Work required: Put the lines of the entries below into a Markdown table with the columns Row and Line, starting at the line that contains "collection date: 1972-06" and ending at the line that contains "locality: Playa Estacion, Puerto". Number each row and skip any blank lines.

Provided data:
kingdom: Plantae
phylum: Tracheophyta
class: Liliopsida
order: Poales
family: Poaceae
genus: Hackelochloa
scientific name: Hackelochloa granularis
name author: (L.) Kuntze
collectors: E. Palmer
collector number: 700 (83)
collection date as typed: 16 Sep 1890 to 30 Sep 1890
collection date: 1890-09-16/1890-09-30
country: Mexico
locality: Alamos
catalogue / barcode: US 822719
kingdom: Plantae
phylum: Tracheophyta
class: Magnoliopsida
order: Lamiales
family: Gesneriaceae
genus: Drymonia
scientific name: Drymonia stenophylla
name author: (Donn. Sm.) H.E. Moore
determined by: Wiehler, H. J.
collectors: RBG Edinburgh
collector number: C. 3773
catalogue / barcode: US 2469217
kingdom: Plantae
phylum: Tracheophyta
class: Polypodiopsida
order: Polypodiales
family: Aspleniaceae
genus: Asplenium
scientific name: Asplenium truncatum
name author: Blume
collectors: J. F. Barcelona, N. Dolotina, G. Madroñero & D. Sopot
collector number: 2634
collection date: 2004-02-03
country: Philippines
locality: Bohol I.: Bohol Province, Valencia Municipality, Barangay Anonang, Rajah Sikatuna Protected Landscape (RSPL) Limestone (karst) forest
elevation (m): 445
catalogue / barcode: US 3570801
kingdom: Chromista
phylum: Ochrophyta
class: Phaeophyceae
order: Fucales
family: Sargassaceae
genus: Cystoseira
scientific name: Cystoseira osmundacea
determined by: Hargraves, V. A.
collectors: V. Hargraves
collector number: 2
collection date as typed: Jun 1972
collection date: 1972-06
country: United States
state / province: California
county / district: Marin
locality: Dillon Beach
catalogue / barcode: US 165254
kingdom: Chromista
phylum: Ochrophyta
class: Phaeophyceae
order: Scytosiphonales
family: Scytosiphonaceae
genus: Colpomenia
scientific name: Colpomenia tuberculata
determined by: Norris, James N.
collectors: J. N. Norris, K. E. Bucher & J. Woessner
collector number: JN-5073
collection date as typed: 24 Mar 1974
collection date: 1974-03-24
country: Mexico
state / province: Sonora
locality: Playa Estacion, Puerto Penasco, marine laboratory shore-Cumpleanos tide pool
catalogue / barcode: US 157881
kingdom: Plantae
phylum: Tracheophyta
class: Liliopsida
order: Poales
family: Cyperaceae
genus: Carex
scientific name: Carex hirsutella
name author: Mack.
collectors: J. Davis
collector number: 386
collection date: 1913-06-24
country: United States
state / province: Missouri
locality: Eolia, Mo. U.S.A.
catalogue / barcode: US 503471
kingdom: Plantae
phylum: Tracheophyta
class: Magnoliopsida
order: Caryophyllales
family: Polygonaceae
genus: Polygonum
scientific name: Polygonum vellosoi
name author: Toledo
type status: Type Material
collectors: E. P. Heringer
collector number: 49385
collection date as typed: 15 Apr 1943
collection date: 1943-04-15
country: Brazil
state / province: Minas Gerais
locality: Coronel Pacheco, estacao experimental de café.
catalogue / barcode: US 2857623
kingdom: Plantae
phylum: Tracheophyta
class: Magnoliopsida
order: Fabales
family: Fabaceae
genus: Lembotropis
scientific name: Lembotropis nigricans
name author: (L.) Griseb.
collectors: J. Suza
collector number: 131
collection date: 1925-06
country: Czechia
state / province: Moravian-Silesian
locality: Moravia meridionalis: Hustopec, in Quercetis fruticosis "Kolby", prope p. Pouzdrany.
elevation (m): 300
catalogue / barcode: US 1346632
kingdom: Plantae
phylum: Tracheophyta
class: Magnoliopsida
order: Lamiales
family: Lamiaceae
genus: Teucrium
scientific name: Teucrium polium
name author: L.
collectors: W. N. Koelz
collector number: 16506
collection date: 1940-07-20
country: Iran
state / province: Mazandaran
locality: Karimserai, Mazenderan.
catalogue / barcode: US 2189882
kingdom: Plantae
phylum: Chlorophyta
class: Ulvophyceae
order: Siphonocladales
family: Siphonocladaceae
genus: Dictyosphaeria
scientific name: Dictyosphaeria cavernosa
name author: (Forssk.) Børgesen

Solution to the problem:
| Row | Line |
|---|---|
| 1 | collection date: 1972-06 |
| 2 | country: United States |
| 3 | state / province: California |
| 4 | county / district: Marin |
| 5 | locality: Dillon Beach |
| 6 | catalogue / barcode: US 165254 |
| 7 | kingdom: Chromista |
| 8 | phylum: Ochrophyta |
| 9 | class: Phaeophyceae |
| 10 | order: Scytosiphonales |
| 11 | family: Scytosiphonaceae |
| 12 | genus: Colpomenia |
| 13 | scientific name: Colpomenia tuberculata |
| 14 | determined by: Norris, James N. |
| 15 | collectors: J. N. Norris, K. E. Bucher & J. Woessner |
| 16 | collector number: JN-5073 |
| 17 | collection date as typed: 24 Mar 1974 |
| 18 | collection date: 1974-03-24 |
| 19 | country: Mexico |
| 20 | state / province: Sonora |
| 21 | locality: Playa Estacion, Puerto Penasco, marine laboratory shore-Cumpleanos tide pool |